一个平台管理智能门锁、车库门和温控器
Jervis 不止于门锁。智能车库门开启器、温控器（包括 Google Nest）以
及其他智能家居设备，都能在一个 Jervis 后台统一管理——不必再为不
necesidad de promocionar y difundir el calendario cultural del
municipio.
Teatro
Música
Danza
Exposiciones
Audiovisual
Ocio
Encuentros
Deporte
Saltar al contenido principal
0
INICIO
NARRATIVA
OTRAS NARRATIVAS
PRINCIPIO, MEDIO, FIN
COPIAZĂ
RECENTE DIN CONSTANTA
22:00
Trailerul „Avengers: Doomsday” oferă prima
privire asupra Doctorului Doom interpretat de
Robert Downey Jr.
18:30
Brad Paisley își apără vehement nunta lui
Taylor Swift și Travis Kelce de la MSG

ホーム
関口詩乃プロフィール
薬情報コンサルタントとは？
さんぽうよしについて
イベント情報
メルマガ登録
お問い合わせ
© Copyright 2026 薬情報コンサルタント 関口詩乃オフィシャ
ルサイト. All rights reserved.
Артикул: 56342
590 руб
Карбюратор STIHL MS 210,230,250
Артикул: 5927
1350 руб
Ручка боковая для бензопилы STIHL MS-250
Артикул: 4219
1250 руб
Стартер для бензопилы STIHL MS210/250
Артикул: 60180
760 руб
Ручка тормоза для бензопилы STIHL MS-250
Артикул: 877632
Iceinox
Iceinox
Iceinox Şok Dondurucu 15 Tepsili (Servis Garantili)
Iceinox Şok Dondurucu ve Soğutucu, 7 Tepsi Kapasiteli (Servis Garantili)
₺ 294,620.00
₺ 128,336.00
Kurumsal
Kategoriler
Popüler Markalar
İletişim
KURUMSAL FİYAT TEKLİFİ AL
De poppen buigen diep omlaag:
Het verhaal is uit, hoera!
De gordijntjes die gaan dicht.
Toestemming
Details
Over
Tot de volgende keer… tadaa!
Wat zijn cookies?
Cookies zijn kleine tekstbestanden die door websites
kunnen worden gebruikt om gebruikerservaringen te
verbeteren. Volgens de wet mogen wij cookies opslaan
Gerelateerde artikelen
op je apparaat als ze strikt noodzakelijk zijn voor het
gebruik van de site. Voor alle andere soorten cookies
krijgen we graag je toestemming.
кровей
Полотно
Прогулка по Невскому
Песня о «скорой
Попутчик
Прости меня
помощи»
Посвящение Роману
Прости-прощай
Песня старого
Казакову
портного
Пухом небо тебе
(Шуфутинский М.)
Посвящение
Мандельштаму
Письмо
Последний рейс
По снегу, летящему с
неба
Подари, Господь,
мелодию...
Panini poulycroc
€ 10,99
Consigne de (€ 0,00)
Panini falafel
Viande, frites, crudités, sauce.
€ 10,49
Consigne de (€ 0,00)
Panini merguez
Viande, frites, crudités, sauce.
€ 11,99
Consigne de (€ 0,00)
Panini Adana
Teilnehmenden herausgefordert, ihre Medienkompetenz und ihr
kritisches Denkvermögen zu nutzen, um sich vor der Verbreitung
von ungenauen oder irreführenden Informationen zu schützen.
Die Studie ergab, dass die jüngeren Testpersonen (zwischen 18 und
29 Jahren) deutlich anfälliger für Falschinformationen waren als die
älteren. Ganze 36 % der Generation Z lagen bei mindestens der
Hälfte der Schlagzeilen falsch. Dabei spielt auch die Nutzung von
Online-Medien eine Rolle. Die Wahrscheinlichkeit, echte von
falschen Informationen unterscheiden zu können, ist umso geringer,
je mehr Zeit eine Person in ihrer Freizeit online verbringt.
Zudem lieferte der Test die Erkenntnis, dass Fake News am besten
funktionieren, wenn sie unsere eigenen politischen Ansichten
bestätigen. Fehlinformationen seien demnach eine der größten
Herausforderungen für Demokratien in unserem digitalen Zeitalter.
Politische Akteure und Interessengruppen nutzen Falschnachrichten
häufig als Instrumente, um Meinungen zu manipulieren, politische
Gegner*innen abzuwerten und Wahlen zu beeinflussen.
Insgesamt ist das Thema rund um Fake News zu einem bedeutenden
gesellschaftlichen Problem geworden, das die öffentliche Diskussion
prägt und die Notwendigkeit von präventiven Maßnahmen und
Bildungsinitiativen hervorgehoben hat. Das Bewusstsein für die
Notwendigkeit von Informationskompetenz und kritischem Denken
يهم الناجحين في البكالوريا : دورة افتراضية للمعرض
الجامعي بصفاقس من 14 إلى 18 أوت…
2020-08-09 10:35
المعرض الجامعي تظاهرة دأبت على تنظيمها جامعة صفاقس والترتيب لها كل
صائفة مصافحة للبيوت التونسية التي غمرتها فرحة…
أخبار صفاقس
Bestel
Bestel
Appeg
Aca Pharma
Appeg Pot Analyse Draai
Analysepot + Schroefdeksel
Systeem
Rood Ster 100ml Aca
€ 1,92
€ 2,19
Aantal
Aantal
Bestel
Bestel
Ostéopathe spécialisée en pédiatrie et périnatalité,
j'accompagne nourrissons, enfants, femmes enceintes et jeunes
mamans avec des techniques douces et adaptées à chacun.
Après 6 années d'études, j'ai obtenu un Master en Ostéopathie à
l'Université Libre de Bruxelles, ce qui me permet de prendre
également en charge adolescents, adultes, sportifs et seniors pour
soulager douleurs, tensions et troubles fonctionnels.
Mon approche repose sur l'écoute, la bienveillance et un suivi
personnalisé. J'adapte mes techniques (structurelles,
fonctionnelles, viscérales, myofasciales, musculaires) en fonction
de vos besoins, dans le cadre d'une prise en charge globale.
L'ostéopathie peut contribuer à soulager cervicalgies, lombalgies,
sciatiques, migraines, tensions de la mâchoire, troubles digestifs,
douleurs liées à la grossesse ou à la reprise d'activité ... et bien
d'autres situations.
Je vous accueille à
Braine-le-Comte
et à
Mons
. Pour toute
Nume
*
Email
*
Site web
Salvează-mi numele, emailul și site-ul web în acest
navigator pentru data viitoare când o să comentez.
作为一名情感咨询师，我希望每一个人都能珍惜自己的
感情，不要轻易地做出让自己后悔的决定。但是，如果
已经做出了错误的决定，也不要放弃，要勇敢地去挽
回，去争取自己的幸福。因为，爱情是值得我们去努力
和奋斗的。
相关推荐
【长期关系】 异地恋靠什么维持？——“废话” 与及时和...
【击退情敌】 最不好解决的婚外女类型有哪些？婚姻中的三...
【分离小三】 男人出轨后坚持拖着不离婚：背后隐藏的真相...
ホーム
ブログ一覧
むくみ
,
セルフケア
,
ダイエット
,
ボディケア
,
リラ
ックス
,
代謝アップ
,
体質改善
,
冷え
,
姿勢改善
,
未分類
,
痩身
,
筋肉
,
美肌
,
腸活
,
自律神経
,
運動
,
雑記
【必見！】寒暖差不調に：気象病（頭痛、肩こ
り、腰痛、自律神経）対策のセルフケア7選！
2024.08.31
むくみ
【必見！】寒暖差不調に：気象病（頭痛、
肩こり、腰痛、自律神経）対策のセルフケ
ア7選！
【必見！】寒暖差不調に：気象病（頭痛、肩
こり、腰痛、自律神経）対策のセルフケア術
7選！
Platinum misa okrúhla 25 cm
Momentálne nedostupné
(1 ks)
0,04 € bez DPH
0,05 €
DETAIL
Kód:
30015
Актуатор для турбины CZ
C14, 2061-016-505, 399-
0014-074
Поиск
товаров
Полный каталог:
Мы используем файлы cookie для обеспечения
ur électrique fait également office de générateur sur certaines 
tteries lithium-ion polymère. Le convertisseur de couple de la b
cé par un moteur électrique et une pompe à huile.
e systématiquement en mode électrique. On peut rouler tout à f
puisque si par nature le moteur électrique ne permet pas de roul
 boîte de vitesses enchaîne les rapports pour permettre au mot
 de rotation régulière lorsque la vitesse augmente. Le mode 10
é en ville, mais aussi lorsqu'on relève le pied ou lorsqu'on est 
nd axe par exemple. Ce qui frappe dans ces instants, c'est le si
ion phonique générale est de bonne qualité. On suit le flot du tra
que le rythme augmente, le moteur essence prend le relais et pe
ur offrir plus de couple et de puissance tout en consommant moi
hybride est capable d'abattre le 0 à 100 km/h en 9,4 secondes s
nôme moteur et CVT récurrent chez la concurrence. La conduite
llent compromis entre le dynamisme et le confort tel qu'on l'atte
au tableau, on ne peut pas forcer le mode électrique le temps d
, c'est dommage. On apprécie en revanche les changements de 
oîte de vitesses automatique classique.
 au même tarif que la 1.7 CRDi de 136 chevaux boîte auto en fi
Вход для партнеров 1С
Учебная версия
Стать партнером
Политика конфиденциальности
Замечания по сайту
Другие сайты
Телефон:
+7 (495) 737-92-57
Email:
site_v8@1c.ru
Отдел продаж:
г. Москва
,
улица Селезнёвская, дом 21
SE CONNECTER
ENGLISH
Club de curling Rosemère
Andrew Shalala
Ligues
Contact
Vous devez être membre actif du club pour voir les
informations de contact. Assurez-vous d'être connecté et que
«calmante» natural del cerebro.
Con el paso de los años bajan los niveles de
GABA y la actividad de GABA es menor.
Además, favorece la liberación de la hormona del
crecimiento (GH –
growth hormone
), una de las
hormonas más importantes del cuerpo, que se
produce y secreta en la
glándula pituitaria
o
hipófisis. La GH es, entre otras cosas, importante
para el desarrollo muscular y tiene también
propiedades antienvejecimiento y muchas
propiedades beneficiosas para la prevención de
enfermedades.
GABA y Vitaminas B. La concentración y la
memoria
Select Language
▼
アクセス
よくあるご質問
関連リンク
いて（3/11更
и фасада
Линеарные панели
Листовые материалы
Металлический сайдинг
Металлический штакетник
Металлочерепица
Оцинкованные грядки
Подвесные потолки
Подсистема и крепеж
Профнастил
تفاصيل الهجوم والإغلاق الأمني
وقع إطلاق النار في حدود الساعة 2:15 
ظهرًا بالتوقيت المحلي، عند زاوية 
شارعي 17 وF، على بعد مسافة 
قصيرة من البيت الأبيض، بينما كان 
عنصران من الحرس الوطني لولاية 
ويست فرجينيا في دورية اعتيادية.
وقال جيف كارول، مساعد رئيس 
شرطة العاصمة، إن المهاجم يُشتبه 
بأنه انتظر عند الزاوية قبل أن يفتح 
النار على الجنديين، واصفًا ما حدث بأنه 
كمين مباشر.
⁂
[Work to complete]: How many lines of the material above contain the string "Ручка"? Case counts. Reply with the number only.

[Answer to this problem]: 2